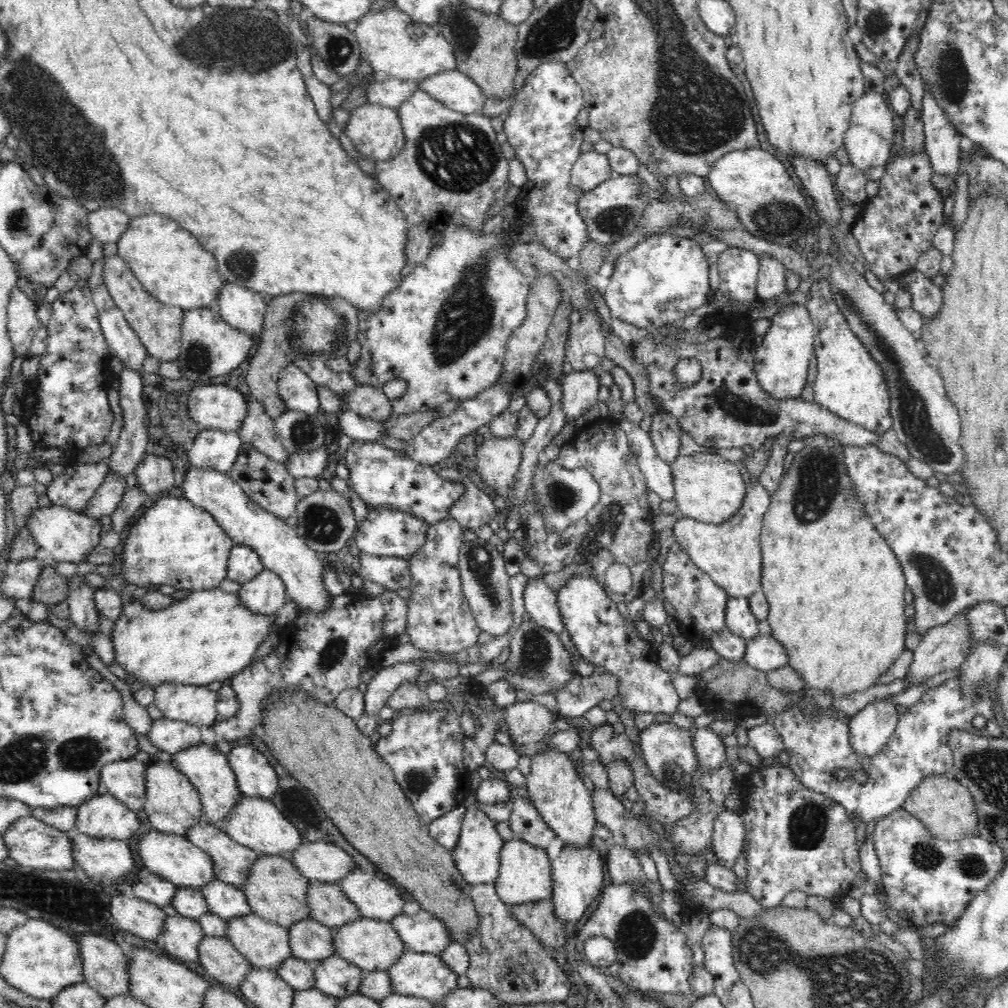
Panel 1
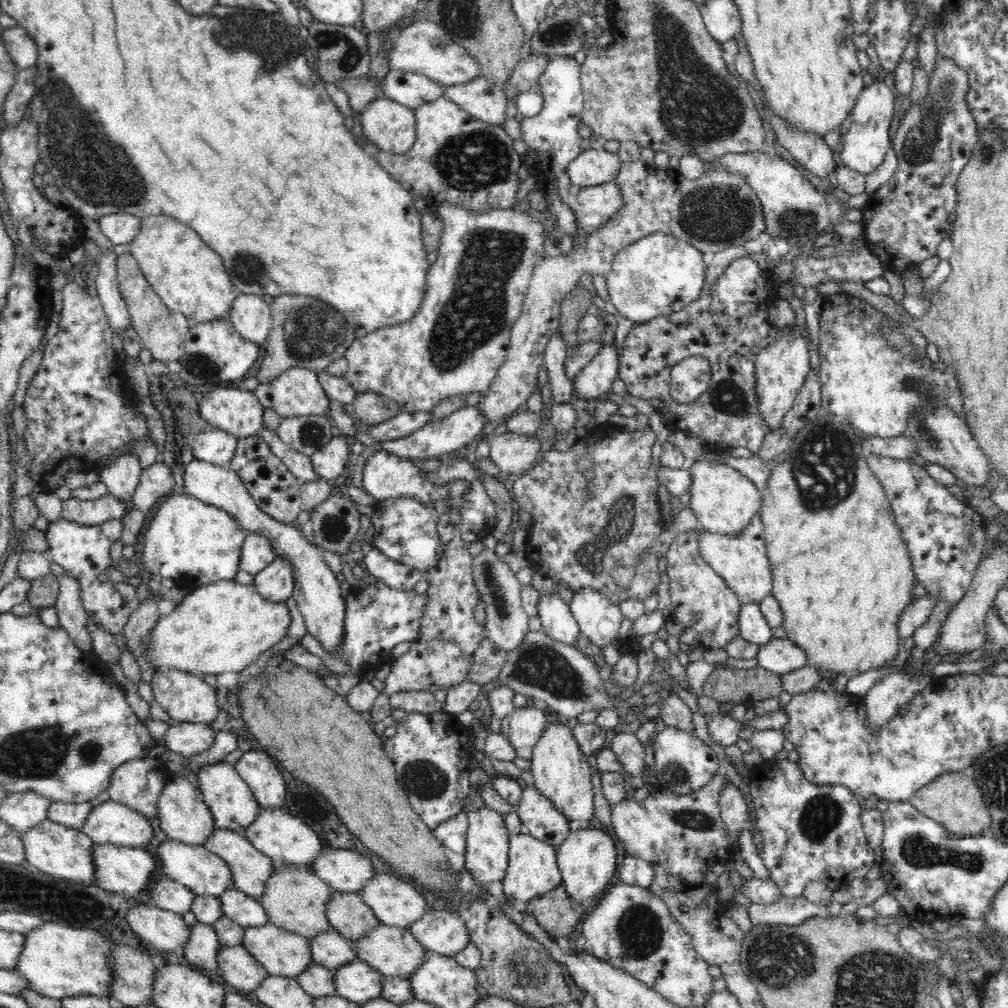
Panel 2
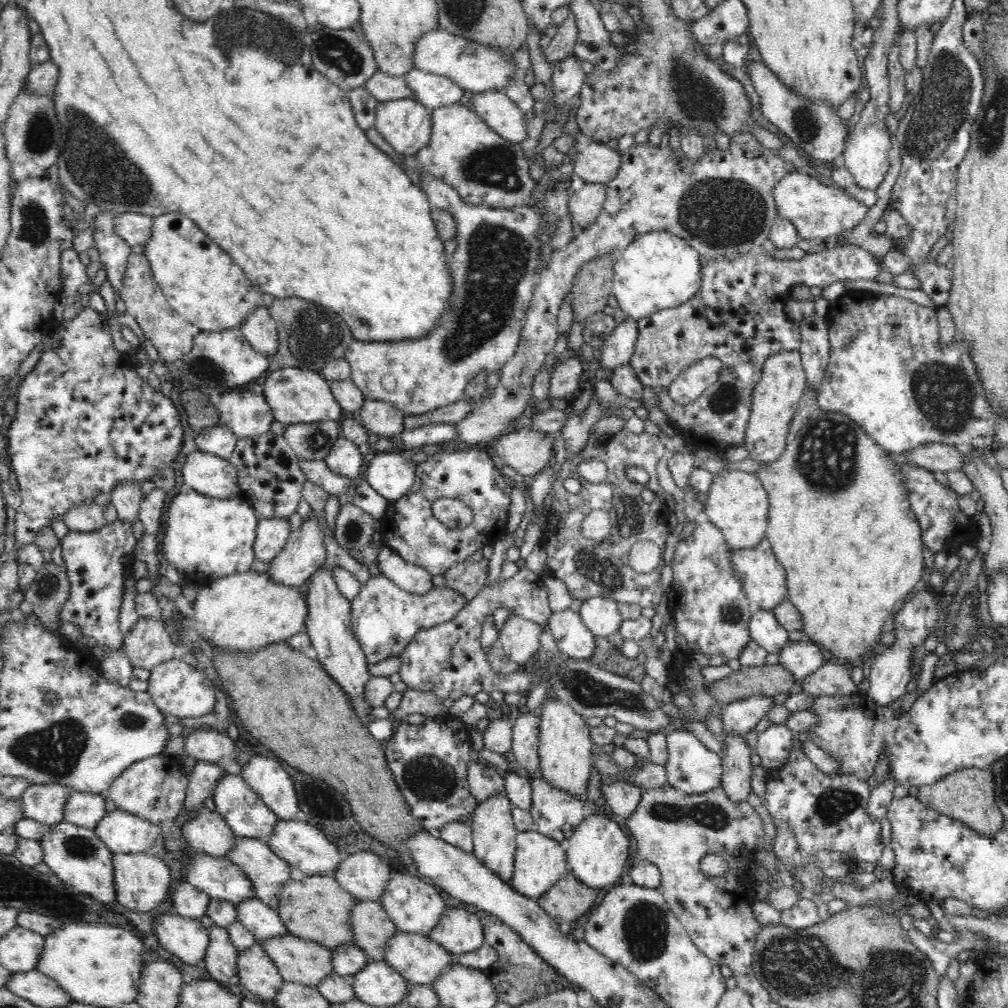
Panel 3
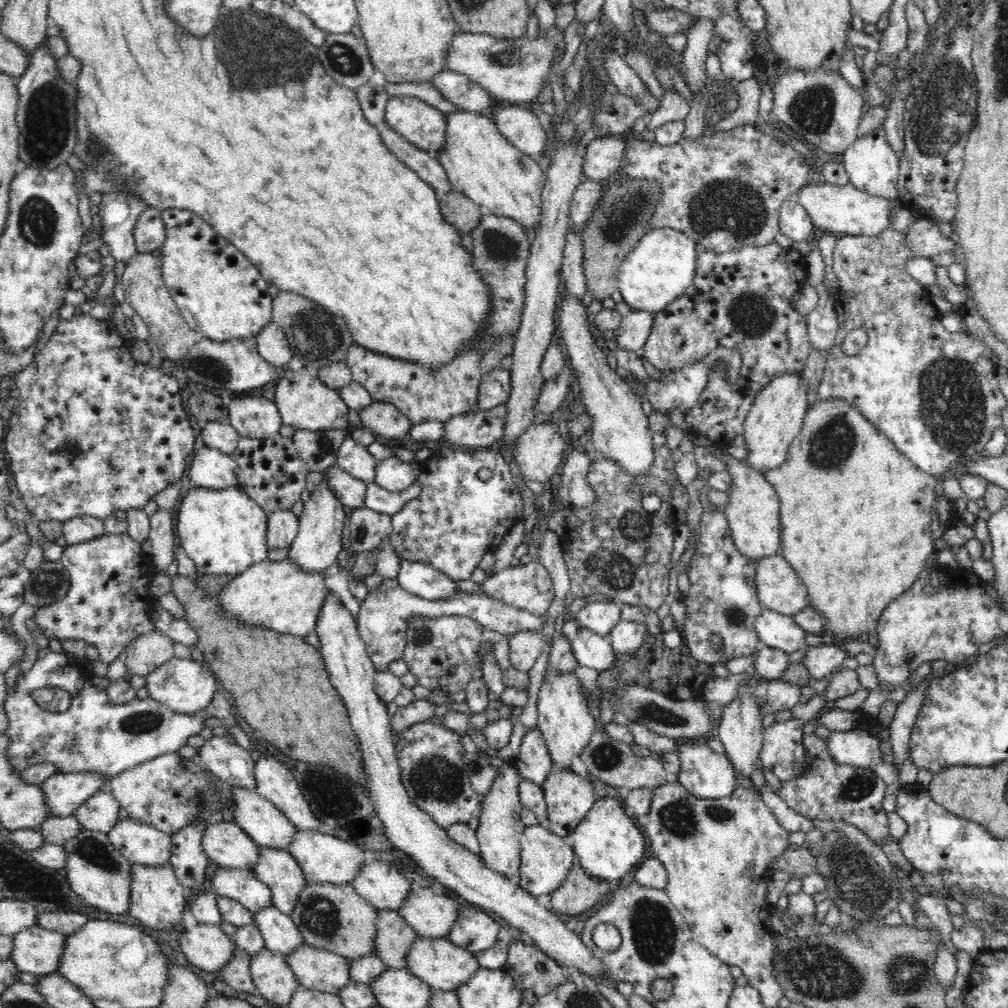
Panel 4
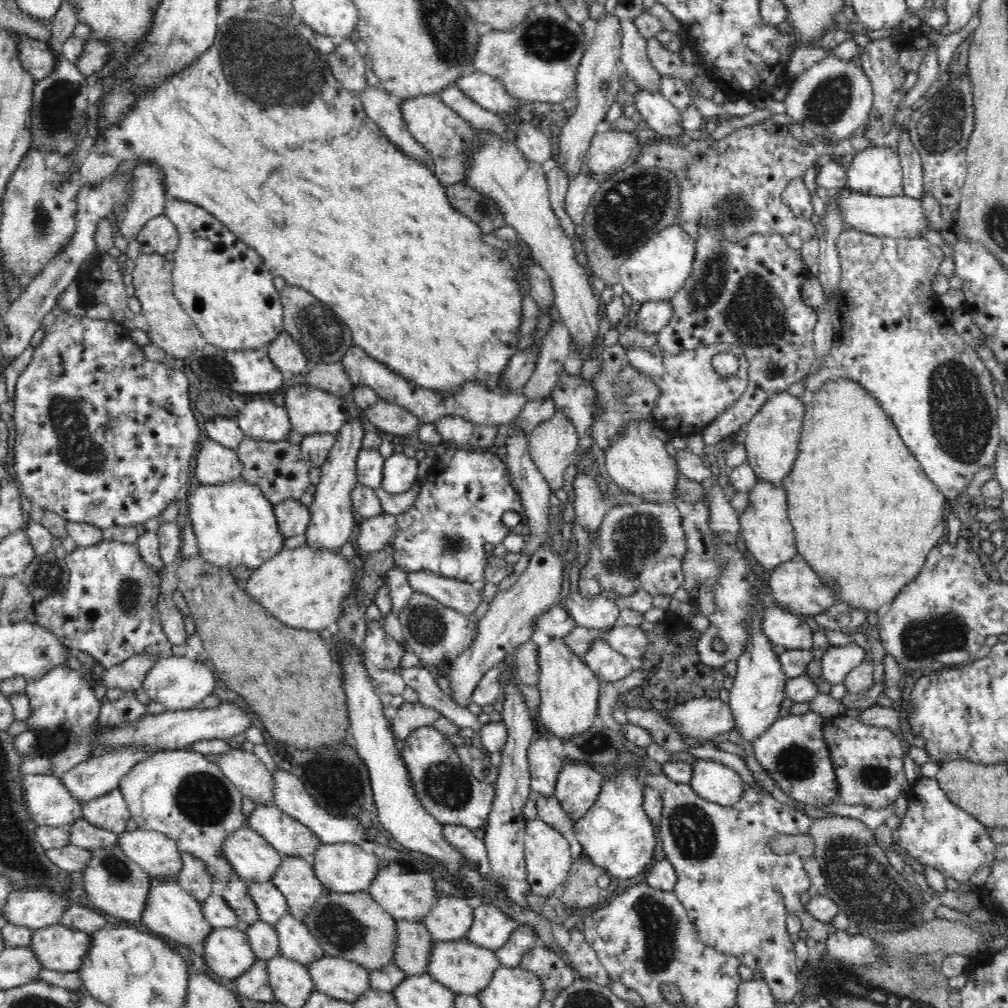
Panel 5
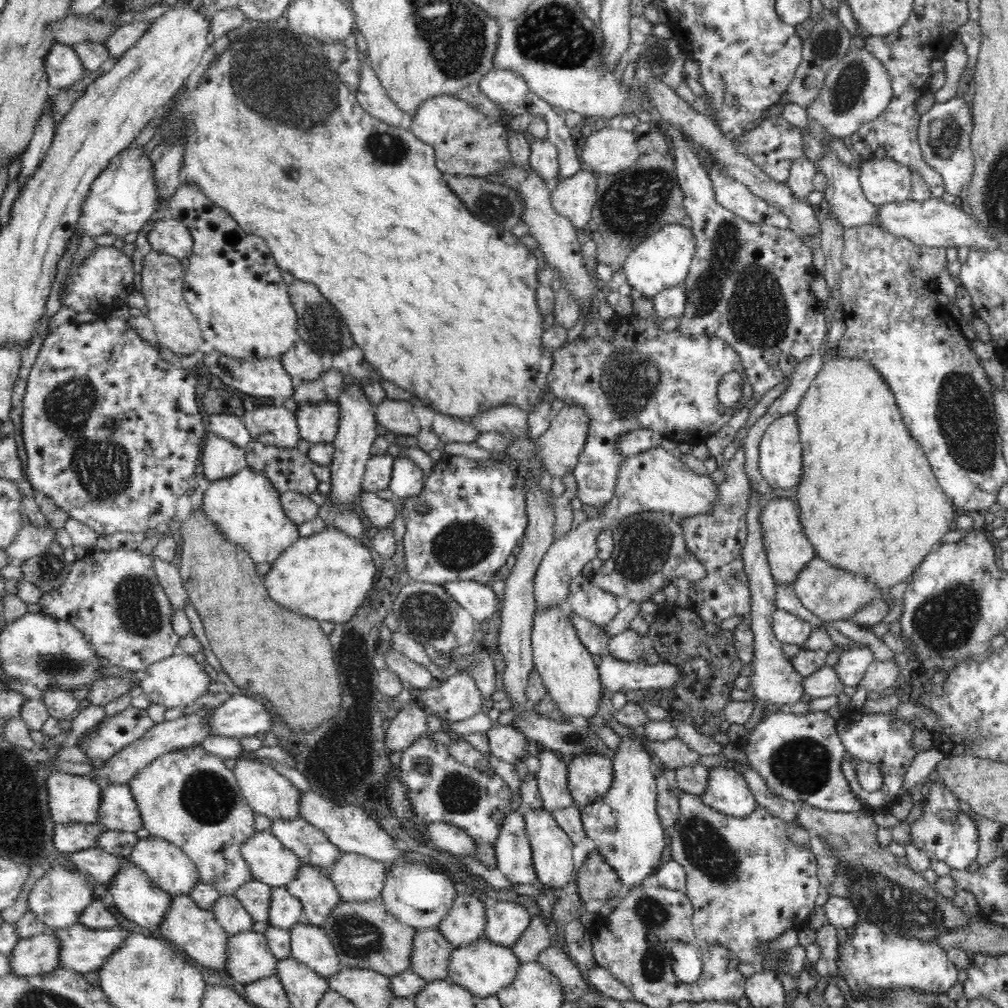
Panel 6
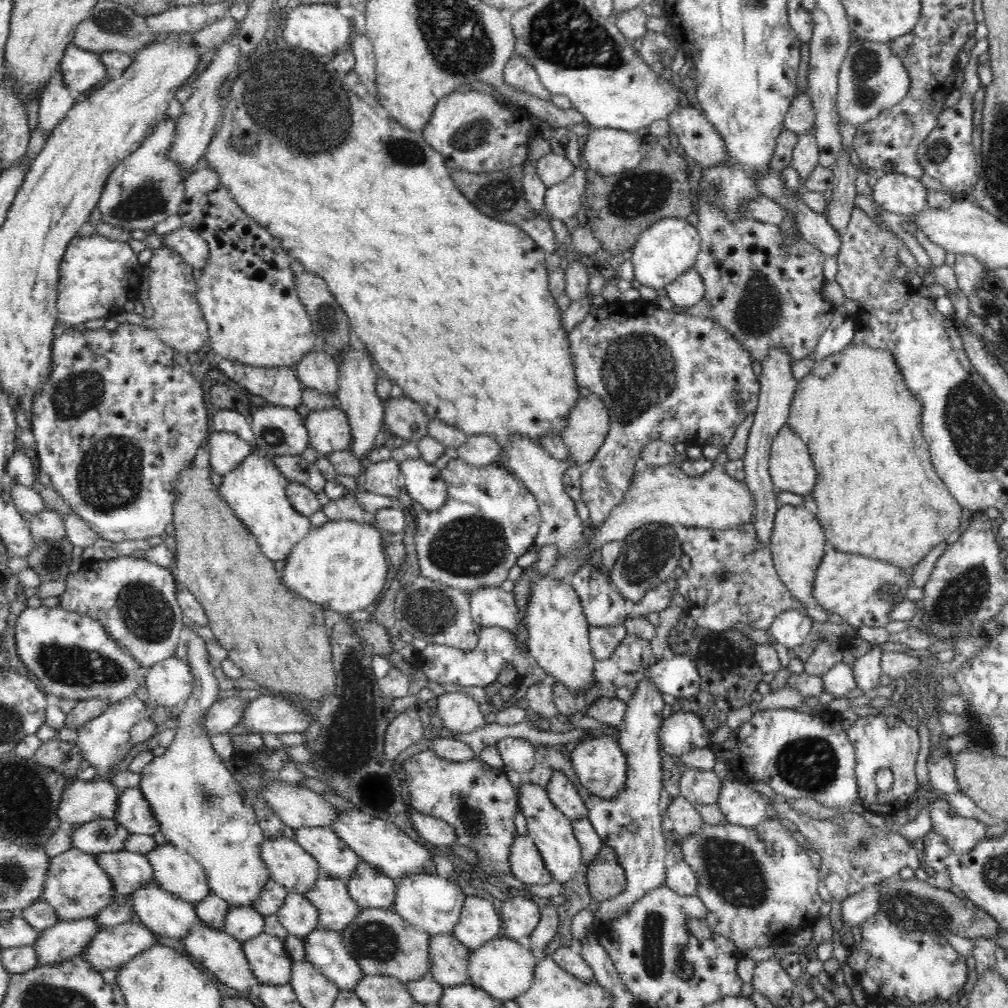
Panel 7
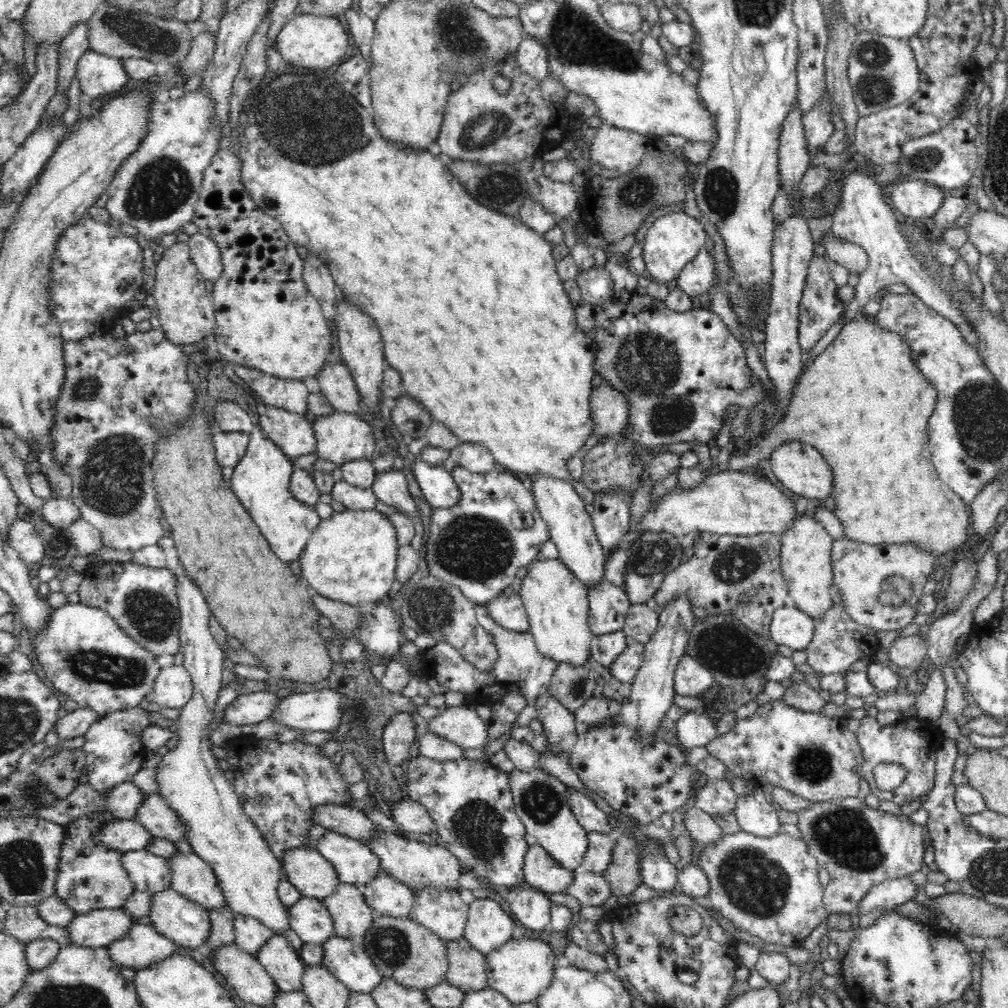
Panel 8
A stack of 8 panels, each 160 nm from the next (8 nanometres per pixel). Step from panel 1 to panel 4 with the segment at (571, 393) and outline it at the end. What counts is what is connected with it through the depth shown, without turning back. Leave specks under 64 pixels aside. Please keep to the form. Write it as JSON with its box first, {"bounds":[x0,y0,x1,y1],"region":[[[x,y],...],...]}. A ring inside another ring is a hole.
{"bounds":[613,311,653,353],"region":[[[631,311],[624,316],[620,326],[613,330],[616,348],[636,353],[642,349],[652,330],[653,314],[646,311]]]}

» WORK TO BE COMPLETED
Reproduce the whole listing above character for character; pictures do not belong in it.

» SOLUTION
Panel 1
Panel 2
Panel 3
Panel 4
Panel 5
Panel 6
Panel 7
Panel 8
A stack of 8 panels, each 160 nm from the next (8 nanometres per pixel). Step from panel 1 to panel 4 with the segment at (571, 393) and outline it at the end. What counts is what is connected with it through the depth shown, without turning back. Leave specks under 64 pixels aside. Please keep to the form. Write it as JSON with its box first, {"bounds":[x0,y0,x1,y1],"region":[[[x,y],...],...]}. A ring inside another ring is a hole.
{"bounds":[613,311,653,353],"region":[[[631,311],[624,316],[620,326],[613,330],[616,348],[636,353],[642,349],[652,330],[653,314],[646,311]]]}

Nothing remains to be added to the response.